Transposable elements in cancer therapy.

Transposable elements (TEs) are a major source of immunogenic nucleic acids that can be therapeutically reactivated in cancer cells to induce a state of viral mimicry.

TE expression can trigger innate immune sensing pathways, including type I interferon responses, and promote immunogenic cell death via sensors such as RIGI, MDA5, cGAS, and Z-DNA binding protein 1.

Although initially described in the context of epigenetic therapies, viral mimicry is now recognized as a shared response to diverse cancer treatment modalities, including chemotherapies and targeted therapies.

Despite their distinct primary mechanisms, these treatments converge on TE reactivation through disruption of DNA/histone methylation, p53 activation, and perturbation of mRNA splicing.

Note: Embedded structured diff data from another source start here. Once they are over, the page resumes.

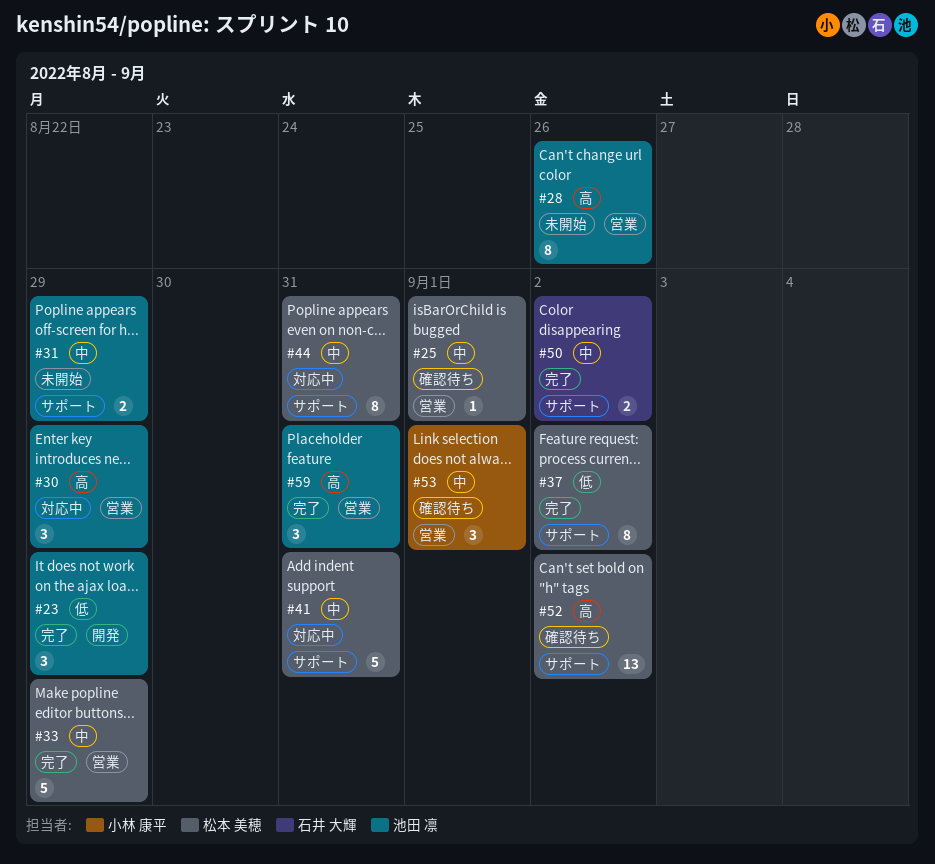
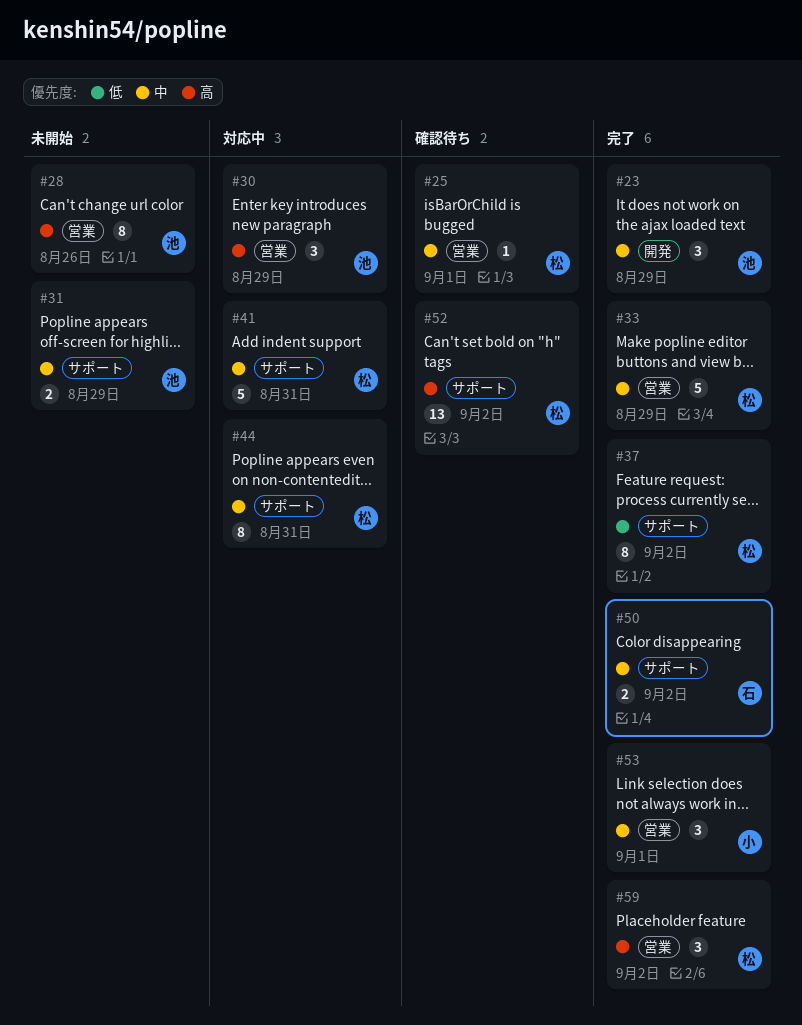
#23, priority: 低 -> 中
#53, status: 確認待ち -> 完了
#59, owner: 池田 凛 -> 松本 美穂
#59, due: Aug 31 -> Sep 2

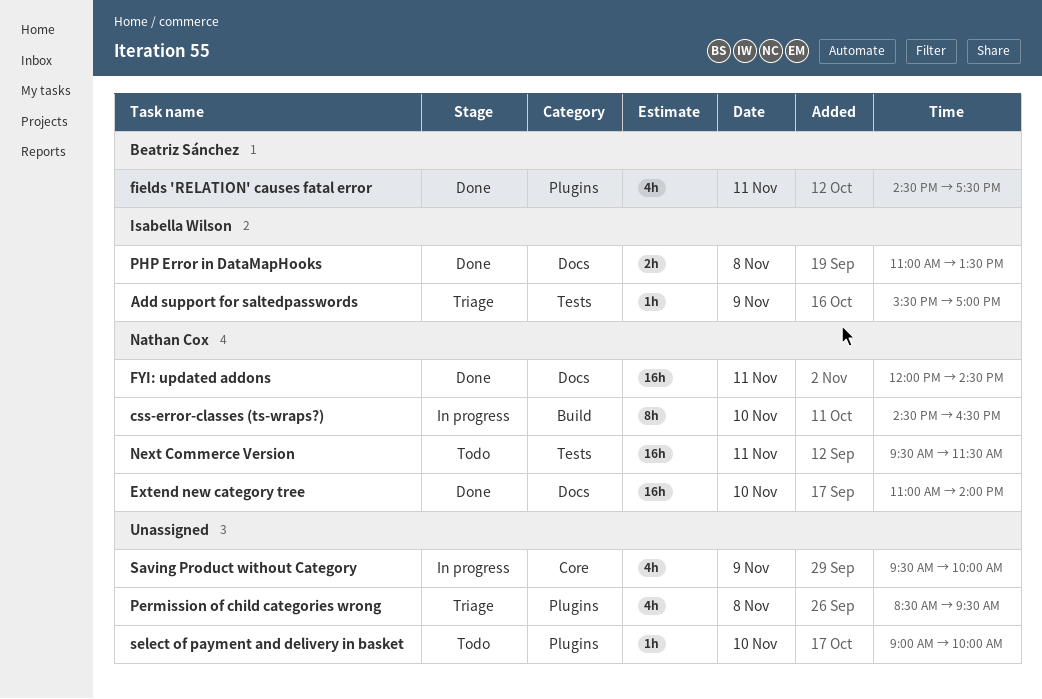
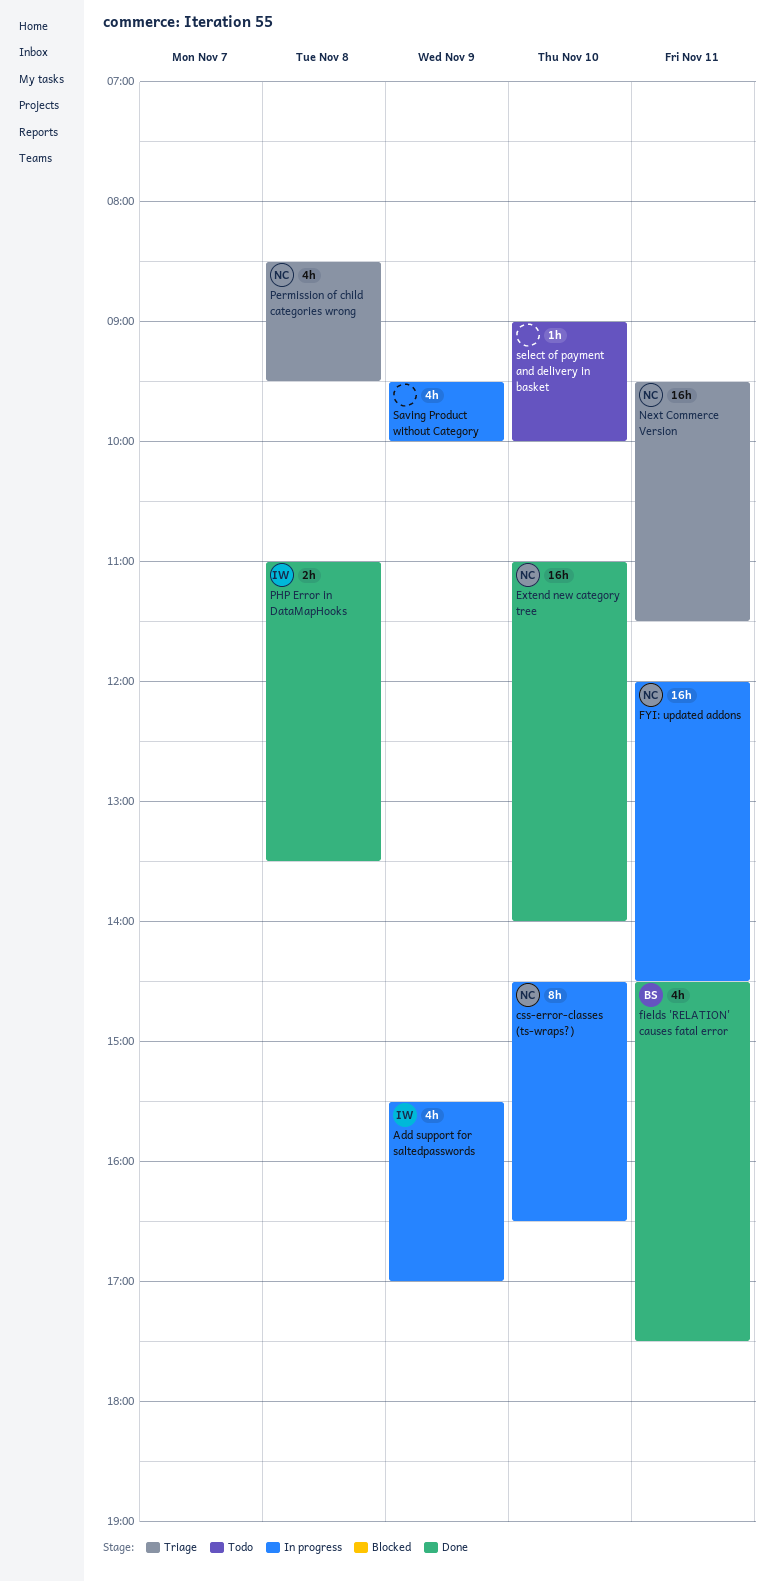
Add support for saltedpasswords, status: Triage -> In progress
Add support for saltedpasswords, estimate: 1h -> 4h
FYI: updated addons, status: Done -> In progress
Next Commerce Version, status: Todo -> Triage
Permission of child categories wrong, owner: none -> Nathan Cox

Therapeutic resistance to chemotherapy, radiation, and targeted agents is associated with TE silencing, identifying TE repression as a targetable axis of resistance.

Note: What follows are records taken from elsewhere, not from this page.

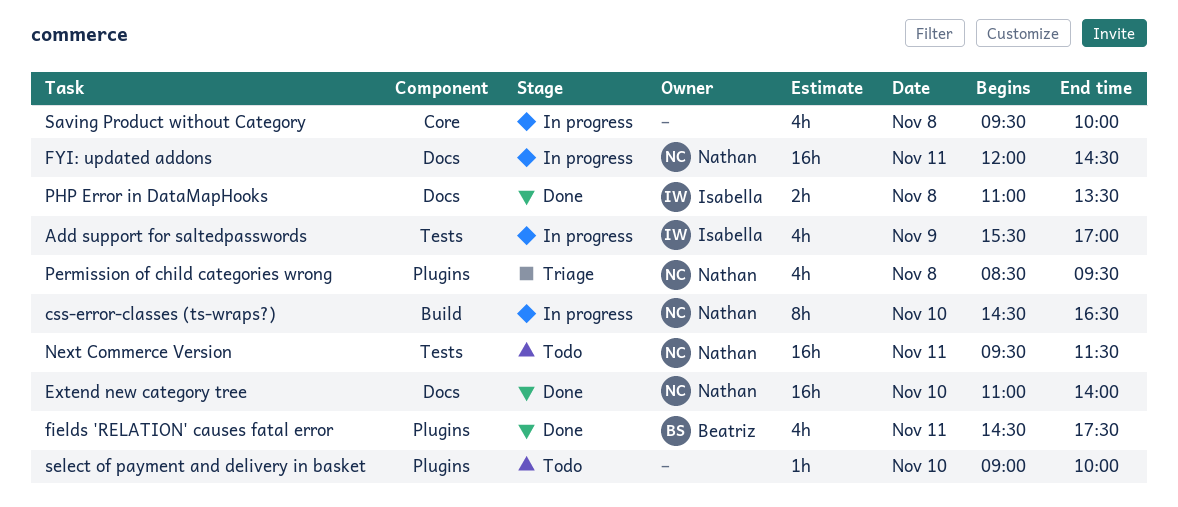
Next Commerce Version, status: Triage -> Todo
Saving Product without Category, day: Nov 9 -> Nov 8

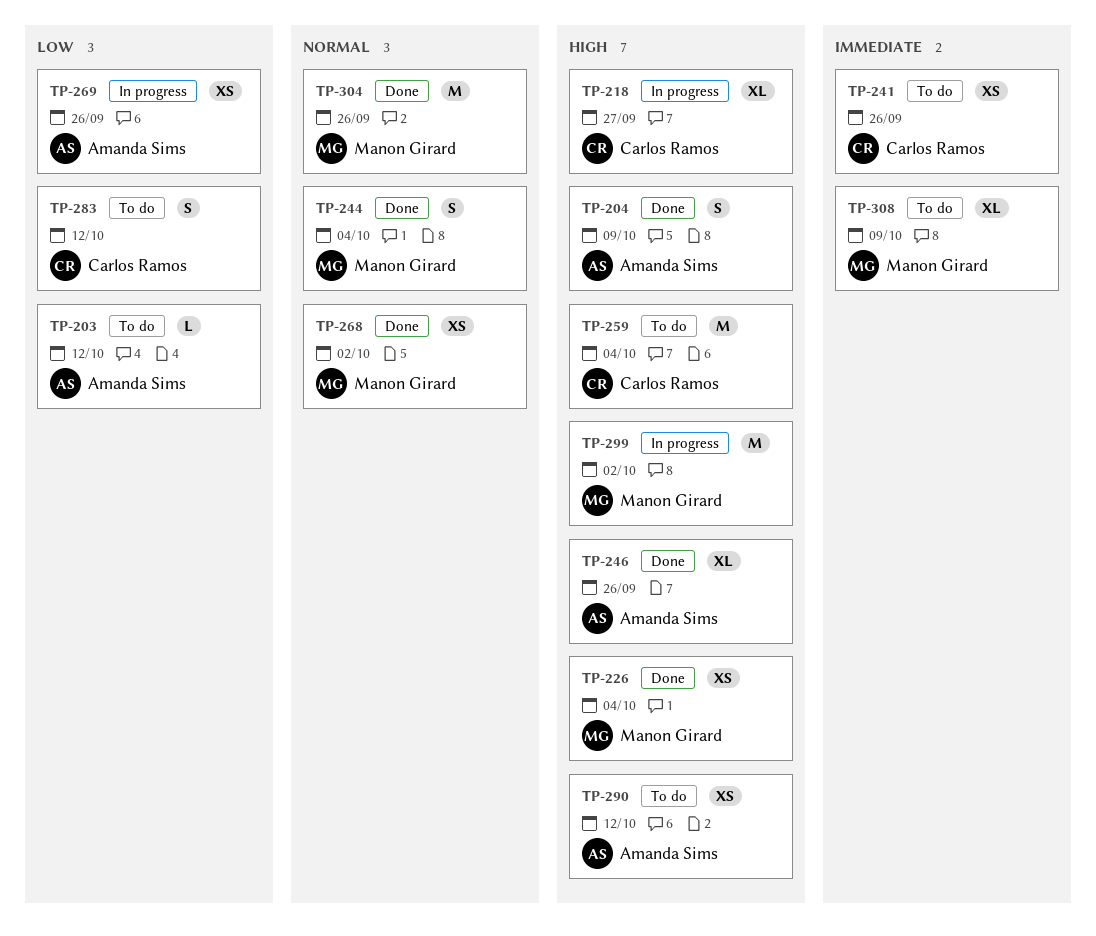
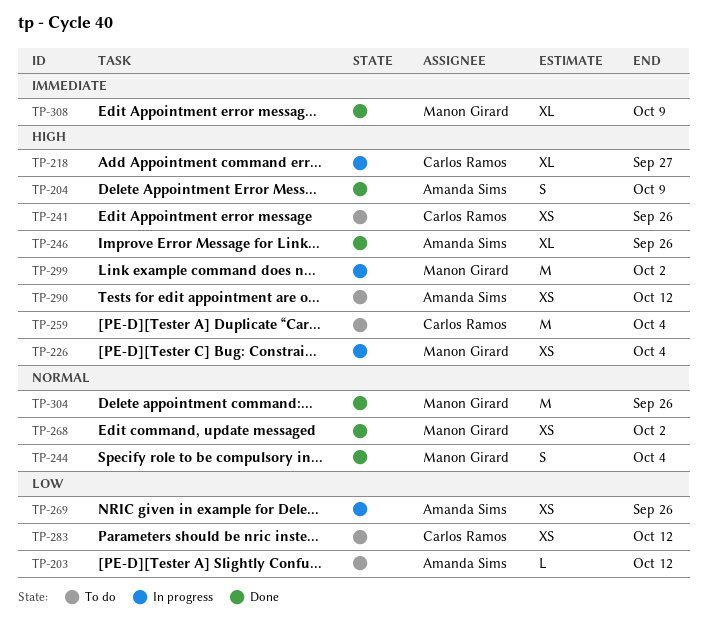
TP-226, status: Done -> In progress
TP-241, priority: Immediate -> High
TP-283, estimate: S -> XS
TP-308, status: To do -> Done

Combination strategies to induce immunogenic TE expression can further enhance viral mimicry and boost antitumor immunity. https://sciencemission.com/Viral-mimicry-in-cancer-therapy

Viral mimicry is a cellular state in which the reactivation of silenced transposable elements (TEs) leads to the accumulation of immunogenic nucleic acids, triggering innate immune pathways that resemble responses mounted against viral pathogens. Although they were first characterized in the context of epigenetic therapies, growing evidence indicates that other cancer treatment modalities – including radiotherapy, chemotherapies, and targeted therapies – can also induce TE reactivation and viral mimicry responses in cancer cells. This review synthesizes the current knowledge on treatment-induced TE-mediated immune responses in cancer, highlighting therapeutic strategies, shared and distinct molecular mechanisms, and their broader implications for tumor–immune interactions and treatment outcomes.